İlgili tespit, makale ve haberlerde yanıltıcı diğer bir durum ise intihar edenlerin eğitim durumudur. İntihar edenlerin eğitimsizliği, gelenekle güçlü bir bağa sahip olmalarıyla özdeşleştirilmiştir. Oysa Bölgede 1985’ten sonra etkili olan sosyalist propaganda, 1999 yerel seçimlerinden sonra bölge belediyeleri tarafından açılan kurslar veya PKK’nin köy çalışmalarının köyden kente göçle birlikte şehirlerin etrafında kurulu yoksul semtlere taşınmasından sonra eğitimsiz kesim arasında daha çok etkili olmuş, bu semtlerde yaşayanlar sosyalist propagandanın daha çok etkisinde kalmıştır. Örgütün militanlarının aidiyeti ile ilgili yapılacak bir çalışma bunu ortaya koyabilecekken bu veriler özellikle gözlerden uzak tutulmuştur.

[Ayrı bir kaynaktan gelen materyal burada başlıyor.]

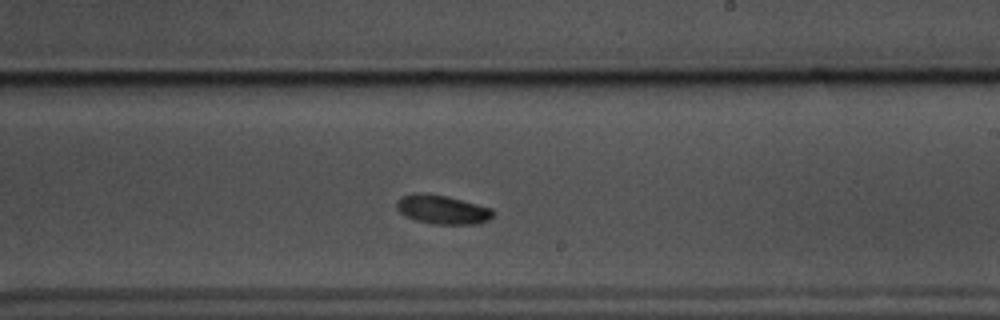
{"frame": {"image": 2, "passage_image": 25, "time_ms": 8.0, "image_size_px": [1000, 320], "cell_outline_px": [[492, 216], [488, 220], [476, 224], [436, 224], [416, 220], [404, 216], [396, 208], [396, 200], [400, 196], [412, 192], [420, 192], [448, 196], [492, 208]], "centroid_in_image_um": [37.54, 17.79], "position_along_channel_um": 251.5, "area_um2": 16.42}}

"Batman’ın dindarlığının konuşulduğu bir süreçte basın neredeyse bütün olarak Batman’daki kadın intiharlarına odaklanmıştır"

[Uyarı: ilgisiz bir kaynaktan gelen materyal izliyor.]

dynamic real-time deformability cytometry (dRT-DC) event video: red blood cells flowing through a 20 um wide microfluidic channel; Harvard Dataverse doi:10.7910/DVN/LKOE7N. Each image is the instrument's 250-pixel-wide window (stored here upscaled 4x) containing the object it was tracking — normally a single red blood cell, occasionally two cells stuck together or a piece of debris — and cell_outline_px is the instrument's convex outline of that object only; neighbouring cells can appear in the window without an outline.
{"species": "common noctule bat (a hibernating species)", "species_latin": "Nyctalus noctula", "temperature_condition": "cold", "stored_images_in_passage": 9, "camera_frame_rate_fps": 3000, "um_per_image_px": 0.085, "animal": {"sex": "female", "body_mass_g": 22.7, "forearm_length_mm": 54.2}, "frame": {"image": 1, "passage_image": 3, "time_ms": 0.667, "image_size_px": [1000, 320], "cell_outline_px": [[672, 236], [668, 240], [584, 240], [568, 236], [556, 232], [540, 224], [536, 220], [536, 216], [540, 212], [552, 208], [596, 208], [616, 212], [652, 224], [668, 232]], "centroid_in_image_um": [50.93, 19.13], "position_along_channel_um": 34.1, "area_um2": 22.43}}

Bölgede modernizm adına sosyalizmin en geniş tabanı bulduğu il Tunceli’de intihar vakalarının bölge ortalamasının birkaç katı ve Türkiye ortalamasının da kimi yıllarda yaklaşık üç katı üzerinde olması gözlerden uzak tutulmuş, Batman gibi iller ön plana çıkarılmıştır. Özellikle 2000 yılından sonra Batman’ın dindarlığının konuşulduğu bir süreçte basın neredeyse bütün olarak Batman’daki kadın intiharlarına odaklanmıştır. Batman’daki kadın intiharlarının 1985’ten sonraki zorunlu göç vakası ile ilişkisi bile ancak satır aralarında verilmiştir. Yine intiharların modernleşme sürecindeki ve gelenekle bağı zayıf ailelerde de görüldüğü bilinmekle birlikte yanıltıcı fotoğraflar kullanılarak dindarlıkla ilişkilendirildiği ilgili medya haberlerinden anlaşılmıştır. Yarı resmi kurumlara hâkim sosyalist kimlikli kişiler, intiharların sosyalizme yönelen ailelerde ve onların gençlerinde yoğunlaştığını da gözlerden uzak tutmuşlar, konuyu modernist bir bakış açısıyla doğrudan dindarlık ve dindarlarla ilişkilendirmeye çalışmışlardır.

 2007-2013 yılları verilerine göre Doğu-Güneydoğu Anadolu, 4,04 kaba intihar hızıyla Türkiye’nin son dönemdeki en dindar bölgeleri arasında yer alan Doğu Karadeniz ve Doğu Marmara Bölgelerinden sonra kaba intihar hızının en düşük olduğu bölgedir.90 Ancak ilgili haberlerin, Bölgede bir kimlik değişimi meydana getirme projeleri gibi sebeplerle basına daha çok yansıması, Bölgede intihar sayısının Türkiye ortalamasının üzerinde olduğuna dair yanlış bir görüş oluşturmaktadır."